# ? starter strips



## galvodog (May 2, 2006)

I started a thread on making a tbh out of a hollow log on another subject. 
So now Ill move this question to where it belongs.

Ive cut my top bars and put grooves down the middle. Can somebody explain starter strips?

1) Are these something you buy? or do you make your own?

2) I have plastic foundation, can I cut 1" strips out of that?

3) How do I cement these in? With melted beeswax?

Thanx 
Joe


----------



## BerkeyDavid (Jan 29, 2004)

Hi Joe

You don't need starter strips, IMO. Just put wax in the grooves. Or cut little strips of wood about 1/2 inch long to fit in the grooves you cut and wax them in. Or forget the wax. Anything that will give them a guide is good.

But if you do want starter strips most people cut the strips from foundation and as you thought put it in with melted wax. I suppose you could cut them out of plastic. Seems pretty wild, you will have a classic gum hive with plastic starter strips!









One of the fun things about top bar hives is to spend as little money as possible with creative low tech ideas and watch what the girls do with it. I am sure you will have fun with it whatever you do.


----------



## galvodog (May 2, 2006)

In keeping with the spirit of the top bar hive Im trying to use whatever is lieing around. I have ten sheets of plastic foundation I thought I could cut up.


----------



## BerkeyDavid (Jan 29, 2004)

try it!


----------



## Ken Albright (Jun 11, 2005)

This is my first year with TBH, so judge accordingly...

I initially tried foundation starter strips in a grooved top bar. I jammed a finish nail down in the groove beside strip to hold it in place. When the bees were introduced some grabbed the strip, other bees hung from them, and they all came tumbling down, pulling the strip from the bar. I guess I would advise you to take extra care with attaching the starter strips to top bar. There will be a bit of weight on them before the bees attach to bar.
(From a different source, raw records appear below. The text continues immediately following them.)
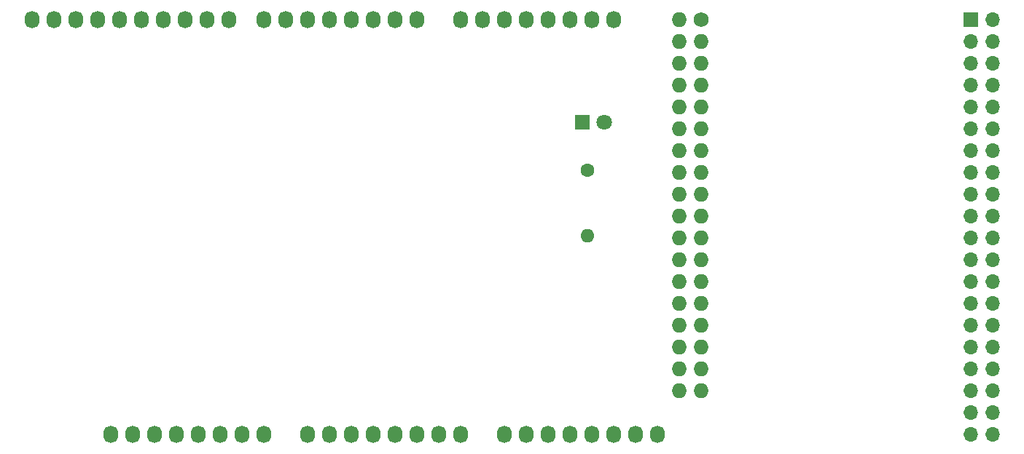
<source format=gbr>
%TF.GenerationSoftware,KiCad,Pcbnew,6.0.2+dfsg-1*%
%TF.CreationDate,2022-06-12T22:28:19-04:00*%
%TF.ProjectId,kim1-earthpeople,6b696d31-2d65-4617-9274-6870656f706c,rev?*%
%TF.SameCoordinates,Original*%
%TF.FileFunction,Soldermask,Bot*%
%TF.FilePolarity,Negative*%
%FSLAX46Y46*%
G04 Gerber Fmt 4.6, Leading zero omitted, Abs format (unit mm)*
G04 Created by KiCad (PCBNEW 6.0.2+dfsg-1) date 2022-06-12 22:28:19*
%MOMM*%
%LPD*%
G01*
G04 APERTURE LIST*
%ADD10O,1.727200X2.032000*%
%ADD11O,1.727200X1.727200*%
%ADD12C,1.727200*%
%ADD13C,1.600000*%
%ADD14O,1.600000X1.600000*%
%ADD15R,1.800000X1.800000*%
%ADD16C,1.800000*%
%ADD17R,1.700000X1.700000*%
%ADD18O,1.700000X1.700000*%
G04 APERTURE END LIST*
D10*
%TO.C,P2*%
X131318000Y-119126000D03*
X133858000Y-119126000D03*
X136398000Y-119126000D03*
X138938000Y-119126000D03*
X141478000Y-119126000D03*
X144018000Y-119126000D03*
X146558000Y-119126000D03*
X149098000Y-119126000D03*
%TD*%
%TO.C,P3*%
X154178000Y-119126000D03*
X156718000Y-119126000D03*
X159258000Y-119126000D03*
X161798000Y-119126000D03*
X164338000Y-119126000D03*
X166878000Y-119126000D03*
X169418000Y-119126000D03*
X171958000Y-119126000D03*
%TD*%
%TO.C,P4*%
X177038000Y-119126000D03*
X179578000Y-119126000D03*
X182118000Y-119126000D03*
X184658000Y-119126000D03*
X187198000Y-119126000D03*
X189738000Y-119126000D03*
X192278000Y-119126000D03*
X194818000Y-119126000D03*
%TD*%
%TO.C,P5*%
X145034000Y-70866000D03*
X142494000Y-70866000D03*
X139954000Y-70866000D03*
X137414000Y-70866000D03*
X134874000Y-70866000D03*
X132334000Y-70866000D03*
X129794000Y-70866000D03*
X127254000Y-70866000D03*
X124714000Y-70866000D03*
X122174000Y-70866000D03*
%TD*%
%TO.C,P6*%
X166878000Y-70866000D03*
X164338000Y-70866000D03*
X161798000Y-70866000D03*
X159258000Y-70866000D03*
X156718000Y-70866000D03*
X154178000Y-70866000D03*
X151638000Y-70866000D03*
X149098000Y-70866000D03*
%TD*%
%TO.C,P7*%
X189738000Y-70866000D03*
X187198000Y-70866000D03*
X184658000Y-70866000D03*
X182118000Y-70866000D03*
X179578000Y-70866000D03*
X177038000Y-70866000D03*
X174498000Y-70866000D03*
X171958000Y-70866000D03*
%TD*%
D11*
%TO.C,J101*%
X197358000Y-70866000D03*
D12*
X199898000Y-70866000D03*
D11*
X197358000Y-73406000D03*
X199898000Y-73406000D03*
X197358000Y-75946000D03*
X199898000Y-75946000D03*
X197358000Y-78486000D03*
X199898000Y-78486000D03*
X197358000Y-81026000D03*
X199898000Y-81026000D03*
X197358000Y-83566000D03*
X199898000Y-83566000D03*
X197358000Y-86106000D03*
X199898000Y-86106000D03*
X197358000Y-88646000D03*
X199898000Y-88646000D03*
X197358000Y-91186000D03*
X199898000Y-91186000D03*
X197358000Y-93726000D03*
X199898000Y-93726000D03*
X197358000Y-96266000D03*
X199898000Y-96266000D03*
X197358000Y-98806000D03*
X199898000Y-98806000D03*
X197358000Y-101346000D03*
X199898000Y-101346000D03*
X197358000Y-103886000D03*
X199898000Y-103886000D03*
X197358000Y-106426000D03*
X199898000Y-106426000D03*
X197358000Y-108966000D03*
X199898000Y-108966000D03*
X197358000Y-111506000D03*
X199898000Y-111506000D03*
X197358000Y-114046000D03*
X199898000Y-114046000D03*
%TD*%
D13*
%TO.C,R101*%
X186700000Y-88400000D03*
D14*
X186700000Y-96020000D03*
%TD*%
D15*
%TO.C,D101*%
X186125000Y-82800000D03*
D16*
X188665000Y-82800000D03*
%TD*%
D17*
%TO.C,J102*%
X231225000Y-70875000D03*
D18*
X233765000Y-70875000D03*
X231225000Y-73415000D03*
X233765000Y-73415000D03*
X231225000Y-75955000D03*
X233765000Y-75955000D03*
X231225000Y-78495000D03*
X233765000Y-78495000D03*
X231225000Y-81035000D03*
X233765000Y-81035000D03*
X231225000Y-83575000D03*
X233765000Y-83575000D03*
X231225000Y-86115000D03*
X233765000Y-86115000D03*
X231225000Y-88655000D03*
X233765000Y-88655000D03*
X231225000Y-91195000D03*
X233765000Y-91195000D03*
X231225000Y-93735000D03*
X233765000Y-93735000D03*
X231225000Y-96275000D03*
X233765000Y-96275000D03*
X231225000Y-98815000D03*
X233765000Y-98815000D03*
X231225000Y-101355000D03*
X233765000Y-101355000D03*
X231225000Y-103895000D03*
X233765000Y-103895000D03*
X231225000Y-106435000D03*
X233765000Y-106435000D03*
X231225000Y-108975000D03*
X233765000Y-108975000D03*
X231225000Y-111515000D03*
X233765000Y-111515000D03*
X231225000Y-114055000D03*
X233765000Y-114055000D03*
X231225000Y-116595000D03*
X233765000Y-116595000D03*
X231225000Y-119135000D03*
X233765000Y-119135000D03*
%TD*%
M02*

</source>
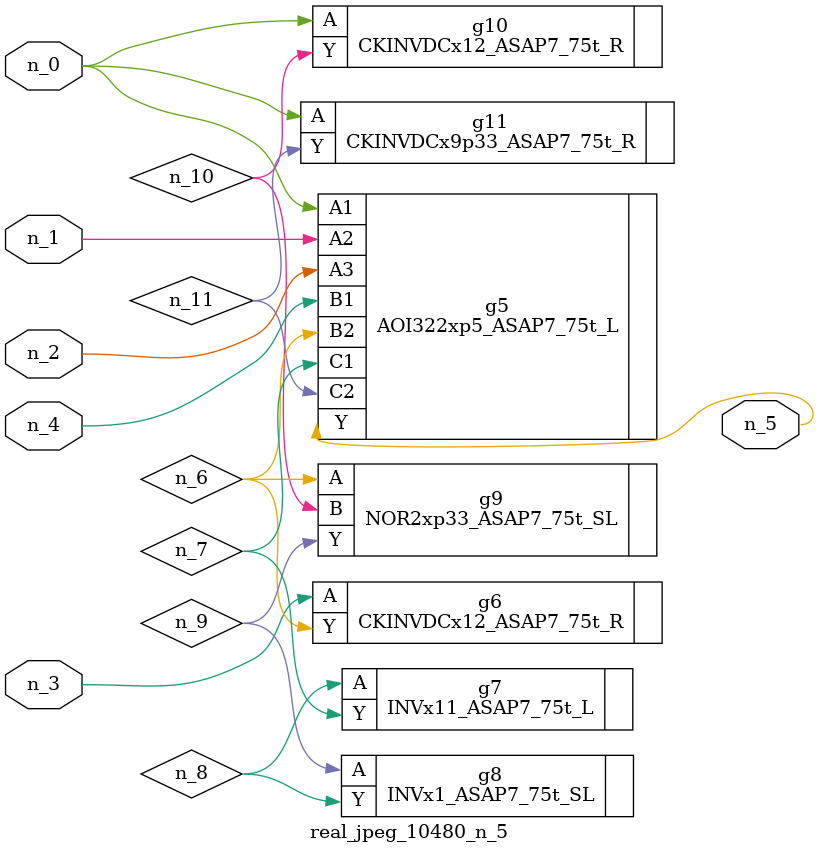
<source format=v>
module real_jpeg_10480_n_5 (n_4, n_0, n_1, n_2, n_3, n_5);

input n_4;
input n_0;
input n_1;
input n_2;
input n_3;

output n_5;

wire n_8;
wire n_11;
wire n_6;
wire n_7;
wire n_10;
wire n_9;

AOI322xp5_ASAP7_75t_L g5 ( 
.A1(n_0),
.A2(n_1),
.A3(n_2),
.B1(n_4),
.B2(n_6),
.C1(n_7),
.C2(n_11),
.Y(n_5)
);

CKINVDCx12_ASAP7_75t_R g10 ( 
.A(n_0),
.Y(n_10)
);

CKINVDCx9p33_ASAP7_75t_R g11 ( 
.A(n_0),
.Y(n_11)
);

CKINVDCx12_ASAP7_75t_R g6 ( 
.A(n_3),
.Y(n_6)
);

NOR2xp33_ASAP7_75t_SL g9 ( 
.A(n_6),
.B(n_10),
.Y(n_9)
);

INVx11_ASAP7_75t_L g7 ( 
.A(n_8),
.Y(n_7)
);

INVx1_ASAP7_75t_SL g8 ( 
.A(n_9),
.Y(n_8)
);


endmodule
</source>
In my case, I compacted the wax into the groove, effectively making a wax line down the middle of the bar. Worked like a charm. My future plan is to melt the wax and pour it into the groove. I keep wishing for a small caulk gun that would extrude wax - or a hot glue gun with wax sticks. Hmmm.....

Good luck

Ken


----------



## Michael Bush (Aug 2, 2002)

>I keep wishing for a small caulk gun that would extrude wax

It's called a "wax tube fastener"

http://www.dadant.com/catalog/product_info.php?products_id=231

http://go.netgrab.com/secure/kelleystore/asp/product.asp?product=102

Look at item number 165


----------



## cityboy (May 14, 2004)

If you put the wax where you want it and touch a clean, heated up hot glue gun to it, the wax will melt to the wood. I used this technique this year and it worked well.


----------



## Jon McFadden (Mar 26, 2005)

I used 1/8" strips of wood for the starter strips. So far, so good.
http://nordykebeefarm.com/forum/forum_topics.asp?FID=6&PN=1


----------



## Hill's Hivery (Jan 7, 2005)

First year for me this year and I put 1/8" wood in a groove and waxed the 1/8" piece. Placed a swarm in it a week and a half ago. THey are drawing out foundation along the guide perfectly. It is a beatiful site!
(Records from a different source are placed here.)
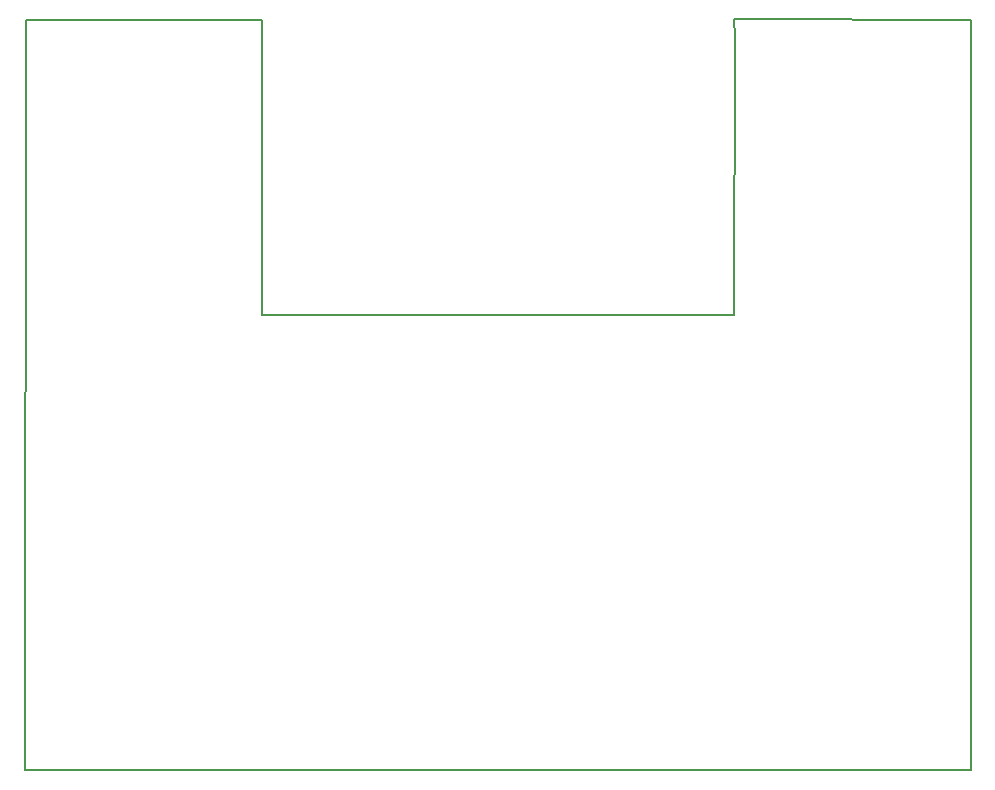
<source format=gbr>
G04 DipTrace 3.3.1.3*
G04 BoardOutline.gbr*
%MOIN*%
G04 #@! TF.FileFunction,Profile*
G04 #@! TF.Part,Single*
%ADD11C,0.005512*%
%FSLAX26Y26*%
G04*
G70*
G90*
G75*
G01*
G04 BoardOutline*
%LPD*%
X393701Y393701D2*
D11*
X3548932Y396472D1*
X3547743Y2896488D1*
X2759824Y2897748D1*
X2760762Y2836583D1*
X2759349Y1911580D1*
X1186638Y1911144D1*
X1185575Y2896425D1*
X398136Y2896488D1*
X393701Y393701D1*
M02*

</source>
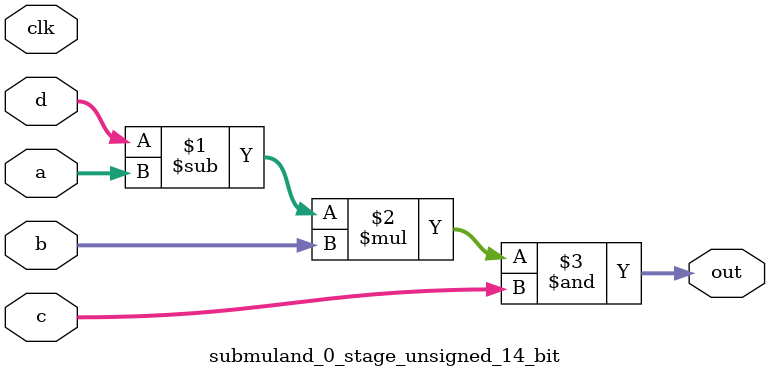
<source format=sv>
(* use_dsp = "yes" *) module submuland_0_stage_unsigned_14_bit(
	input  [13:0] a,
	input  [13:0] b,
	input  [13:0] c,
	input  [13:0] d,
	output [13:0] out,
	input clk);

	assign out = ((d - a) * b) & c;
endmodule

</source>
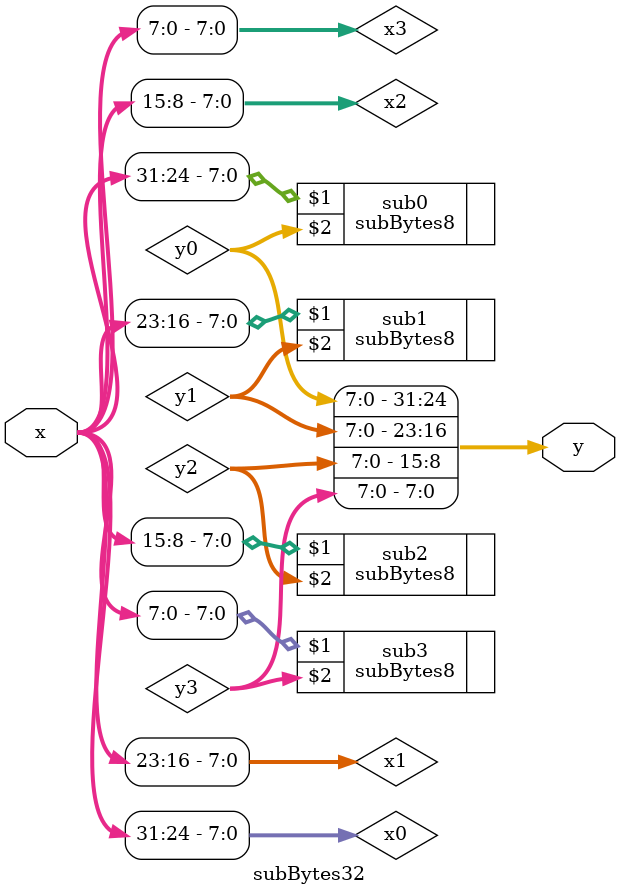
<source format=v>
module subBytes32 (x, y);
input [31:0] x;
output [31:0] y;
wire [7:0] x0, x1, x2, x3;
wire [7:0] y0, y1, y2, y3;

assign x0 = x[31:24];
assign x1 = x[23:16];
assign x2 = x[15: 8];
assign x3 = x[ 7: 0];

subBytes8 sub0 (x0, y0);
subBytes8 sub1 (x1, y1);
subBytes8 sub2 (x2, y2);
subBytes8 sub3 (x3, y3);

assign y = {y0, y1, y2, y3};
endmodule

</source>
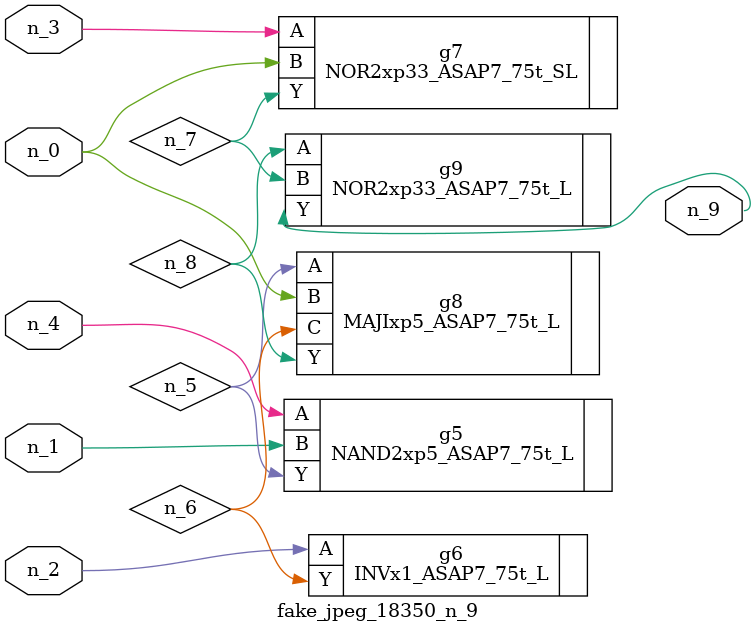
<source format=v>
module fake_jpeg_18350_n_9 (n_3, n_2, n_1, n_0, n_4, n_9);

input n_3;
input n_2;
input n_1;
input n_0;
input n_4;

output n_9;

wire n_8;
wire n_6;
wire n_5;
wire n_7;

NAND2xp5_ASAP7_75t_L g5 ( 
.A(n_4),
.B(n_1),
.Y(n_5)
);

INVx1_ASAP7_75t_L g6 ( 
.A(n_2),
.Y(n_6)
);

NOR2xp33_ASAP7_75t_SL g7 ( 
.A(n_3),
.B(n_0),
.Y(n_7)
);

MAJIxp5_ASAP7_75t_L g8 ( 
.A(n_5),
.B(n_0),
.C(n_6),
.Y(n_8)
);

NOR2xp33_ASAP7_75t_L g9 ( 
.A(n_8),
.B(n_7),
.Y(n_9)
);


endmodule
</source>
Just need to get the glass viewing port installed before they expand to much. I have a board keeping them corraled for now.


----------



## Jon McFadden (Mar 26, 2005)

I didn't wax the bars. I just glued the strips in the bars. They have completed 6 combs and are working on #7. Their combs are straight and right on center. Having the window to keep track has been wonderful. I can show up at the hive; rain, shine, night, day, and see how they are doing without disturbing them a bit. There are three small brace combs on one side and 1 on the other. While I was watching today, they were working on making one piece of brace comb. It was fun to watch.


----------



## RBar (Jun 22, 2005)

Jon,
I was astounded with my TBH that they only brace with thin threads in very predictable places, easy to disconnect with my trusty TBH Brace Comb Disconnect Device (hack saw blade) slipped down the side, one or two frames at a time.

Galvodog,
There are a lot of different opinions on starter strips, no starter strips, grooves, and strips. Plactic starter strips..There's an idea!
It all works fine. 
Do what you want, or can, do. I like starter strips if you have any type foundation handy you can trim to size (essentially wedged in like the standard wedge top bars)...leave a small gap at the sides for a bee space, if you do more than an inch or two...
I find regardless what I can screw up, the bees can pretty much fix it or work around it.

RBAR


----------



## blkcloud (May 25, 2005)

I used 1/8 strips of wood and waxed them in..the other day I pulled a bar of brood out and about half way out of the hive the dadburn strip came unwaxed and fell into the hive  its nearly impossible to get it back in..i finally just gave up and place the comb back in there and put the bar back.i guess they will work it out..thats my last time for just waxing..


----------



## Michael Bush (Aug 2, 2002)

I would GLUE wood anytime you intend to attach it to wood. I much prefer the triangular comb guides nailed, clinched and glued.


----------



## stangardener (Mar 8, 2005)

i just stapled (air gun) them this year and it was a mistake. ive been seeing some coming loose during inspections. the bees have been atatching at the sagging spots so ive had no failures so far but this minimalist will be gluing and stapling from now on.


----------



## Scot Mc Pherson (Oct 12, 2001)

I just make solid top bars. I use a table router to cut out the bevel and leave the shoulders intact. I cut top bars in 4 cuts, the cut to length, the rip and the two routing cuts. I figure without setup times involved (since I run 50 hives worth of lumber for each single operation) cutting the topbars takes me about 1-2 minutes max each.


----------